- [Task directions]
Copy the data below word for word, starting with the line that contains "order: Fabales" and going on through the end of the data.

- [Exercise material]
═══
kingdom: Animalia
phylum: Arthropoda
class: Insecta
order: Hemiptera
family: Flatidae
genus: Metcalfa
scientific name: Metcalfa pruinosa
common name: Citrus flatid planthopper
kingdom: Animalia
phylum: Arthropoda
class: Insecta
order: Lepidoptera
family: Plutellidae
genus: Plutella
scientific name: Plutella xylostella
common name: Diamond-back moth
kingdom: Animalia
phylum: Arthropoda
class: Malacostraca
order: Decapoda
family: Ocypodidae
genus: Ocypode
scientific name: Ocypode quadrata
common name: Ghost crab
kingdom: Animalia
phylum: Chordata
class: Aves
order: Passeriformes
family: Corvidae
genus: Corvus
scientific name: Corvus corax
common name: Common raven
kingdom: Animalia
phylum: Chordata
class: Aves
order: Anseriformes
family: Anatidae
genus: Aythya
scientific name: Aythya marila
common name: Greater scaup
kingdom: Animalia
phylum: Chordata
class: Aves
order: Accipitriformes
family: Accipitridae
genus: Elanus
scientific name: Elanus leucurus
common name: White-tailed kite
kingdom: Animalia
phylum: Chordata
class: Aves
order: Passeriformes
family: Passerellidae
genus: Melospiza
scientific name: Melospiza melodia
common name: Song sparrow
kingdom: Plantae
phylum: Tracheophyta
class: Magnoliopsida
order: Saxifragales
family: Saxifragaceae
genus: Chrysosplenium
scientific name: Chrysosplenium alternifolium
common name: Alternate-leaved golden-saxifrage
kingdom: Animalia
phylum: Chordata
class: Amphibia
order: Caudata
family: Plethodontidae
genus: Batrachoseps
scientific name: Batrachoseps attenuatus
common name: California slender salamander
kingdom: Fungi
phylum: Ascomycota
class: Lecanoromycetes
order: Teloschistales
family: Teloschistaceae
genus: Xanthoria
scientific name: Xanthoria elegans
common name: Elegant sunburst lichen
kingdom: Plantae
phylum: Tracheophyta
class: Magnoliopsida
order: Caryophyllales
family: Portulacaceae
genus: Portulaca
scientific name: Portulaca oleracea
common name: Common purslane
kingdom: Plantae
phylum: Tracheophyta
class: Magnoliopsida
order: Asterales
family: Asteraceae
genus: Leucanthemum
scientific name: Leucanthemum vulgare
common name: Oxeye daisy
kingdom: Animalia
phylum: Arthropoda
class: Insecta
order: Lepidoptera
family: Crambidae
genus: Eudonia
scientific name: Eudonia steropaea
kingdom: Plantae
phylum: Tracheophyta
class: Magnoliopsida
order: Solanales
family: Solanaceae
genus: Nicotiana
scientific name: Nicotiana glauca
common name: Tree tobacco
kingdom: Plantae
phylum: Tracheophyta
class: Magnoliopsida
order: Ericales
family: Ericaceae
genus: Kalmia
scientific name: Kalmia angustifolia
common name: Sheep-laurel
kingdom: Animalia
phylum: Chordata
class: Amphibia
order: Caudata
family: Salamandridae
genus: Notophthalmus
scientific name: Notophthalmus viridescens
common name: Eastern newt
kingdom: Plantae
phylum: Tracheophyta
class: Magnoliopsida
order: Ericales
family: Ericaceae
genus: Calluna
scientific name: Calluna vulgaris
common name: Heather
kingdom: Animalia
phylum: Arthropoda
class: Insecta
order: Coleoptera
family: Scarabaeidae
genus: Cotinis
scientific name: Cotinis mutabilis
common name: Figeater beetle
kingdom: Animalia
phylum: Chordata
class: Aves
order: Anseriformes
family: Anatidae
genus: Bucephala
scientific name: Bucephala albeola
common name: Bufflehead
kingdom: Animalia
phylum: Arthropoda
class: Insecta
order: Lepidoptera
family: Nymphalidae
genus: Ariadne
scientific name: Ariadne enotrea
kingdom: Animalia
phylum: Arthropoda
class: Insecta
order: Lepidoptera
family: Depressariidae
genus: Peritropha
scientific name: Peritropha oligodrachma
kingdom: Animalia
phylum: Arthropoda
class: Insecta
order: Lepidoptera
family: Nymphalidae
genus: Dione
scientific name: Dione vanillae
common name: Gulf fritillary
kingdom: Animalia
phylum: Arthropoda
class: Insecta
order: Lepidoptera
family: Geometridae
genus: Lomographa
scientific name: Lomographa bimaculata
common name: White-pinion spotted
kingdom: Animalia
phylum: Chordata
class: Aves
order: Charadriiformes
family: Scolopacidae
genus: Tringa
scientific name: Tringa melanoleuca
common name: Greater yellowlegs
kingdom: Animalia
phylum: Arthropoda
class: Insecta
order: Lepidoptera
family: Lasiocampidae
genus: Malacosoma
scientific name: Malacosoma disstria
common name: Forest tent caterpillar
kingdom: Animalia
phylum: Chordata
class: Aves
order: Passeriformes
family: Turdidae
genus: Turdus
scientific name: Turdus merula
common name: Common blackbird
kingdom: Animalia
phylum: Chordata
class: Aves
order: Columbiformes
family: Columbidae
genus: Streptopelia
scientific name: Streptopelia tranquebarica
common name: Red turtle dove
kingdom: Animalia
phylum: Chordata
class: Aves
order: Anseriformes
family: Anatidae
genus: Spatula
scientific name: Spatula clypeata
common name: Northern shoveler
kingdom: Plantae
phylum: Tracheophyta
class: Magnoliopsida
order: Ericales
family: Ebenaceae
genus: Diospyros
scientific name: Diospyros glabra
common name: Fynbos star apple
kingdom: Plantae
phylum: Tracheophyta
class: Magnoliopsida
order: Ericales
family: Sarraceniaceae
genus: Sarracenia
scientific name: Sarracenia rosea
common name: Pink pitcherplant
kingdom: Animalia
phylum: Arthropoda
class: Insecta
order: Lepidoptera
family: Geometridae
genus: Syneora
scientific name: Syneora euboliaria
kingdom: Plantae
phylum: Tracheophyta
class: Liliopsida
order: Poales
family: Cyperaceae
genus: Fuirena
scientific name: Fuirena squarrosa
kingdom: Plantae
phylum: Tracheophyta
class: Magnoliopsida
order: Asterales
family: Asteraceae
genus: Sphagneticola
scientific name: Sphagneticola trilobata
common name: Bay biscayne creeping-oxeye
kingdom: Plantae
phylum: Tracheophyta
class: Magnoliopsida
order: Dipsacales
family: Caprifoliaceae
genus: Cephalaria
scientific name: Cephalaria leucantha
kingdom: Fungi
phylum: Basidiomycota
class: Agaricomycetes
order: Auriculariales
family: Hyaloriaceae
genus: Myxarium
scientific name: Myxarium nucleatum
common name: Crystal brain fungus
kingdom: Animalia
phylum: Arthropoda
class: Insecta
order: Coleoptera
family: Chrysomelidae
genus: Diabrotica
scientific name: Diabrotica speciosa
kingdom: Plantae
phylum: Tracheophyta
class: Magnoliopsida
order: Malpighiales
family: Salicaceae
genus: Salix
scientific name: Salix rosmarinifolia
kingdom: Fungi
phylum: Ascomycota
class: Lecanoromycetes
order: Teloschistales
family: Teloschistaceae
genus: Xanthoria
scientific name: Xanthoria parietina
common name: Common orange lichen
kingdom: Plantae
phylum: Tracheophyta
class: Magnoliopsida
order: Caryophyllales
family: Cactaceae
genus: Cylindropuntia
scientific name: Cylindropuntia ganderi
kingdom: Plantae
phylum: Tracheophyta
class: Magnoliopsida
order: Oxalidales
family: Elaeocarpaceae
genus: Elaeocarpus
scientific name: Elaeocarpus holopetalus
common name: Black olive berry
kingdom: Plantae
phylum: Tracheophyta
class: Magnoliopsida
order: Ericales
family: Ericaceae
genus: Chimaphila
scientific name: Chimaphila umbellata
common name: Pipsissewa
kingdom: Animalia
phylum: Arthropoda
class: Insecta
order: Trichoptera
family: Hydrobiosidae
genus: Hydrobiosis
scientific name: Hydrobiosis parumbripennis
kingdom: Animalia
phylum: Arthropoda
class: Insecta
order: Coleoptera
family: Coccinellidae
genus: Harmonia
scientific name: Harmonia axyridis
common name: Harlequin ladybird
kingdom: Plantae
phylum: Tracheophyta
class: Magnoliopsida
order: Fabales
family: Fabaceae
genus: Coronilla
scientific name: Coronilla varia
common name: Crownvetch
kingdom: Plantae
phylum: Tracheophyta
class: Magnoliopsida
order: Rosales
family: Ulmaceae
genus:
═══
- [Output of the task]
order: Fabales
family: Fabaceae
genus: Coronilla
scientific name: Coronilla varia
common name: Crownvetch
kingdom: Plantae
phylum: Tracheophyta
class: Magnoliopsida
order: Rosales
family: Ulmaceae
genus:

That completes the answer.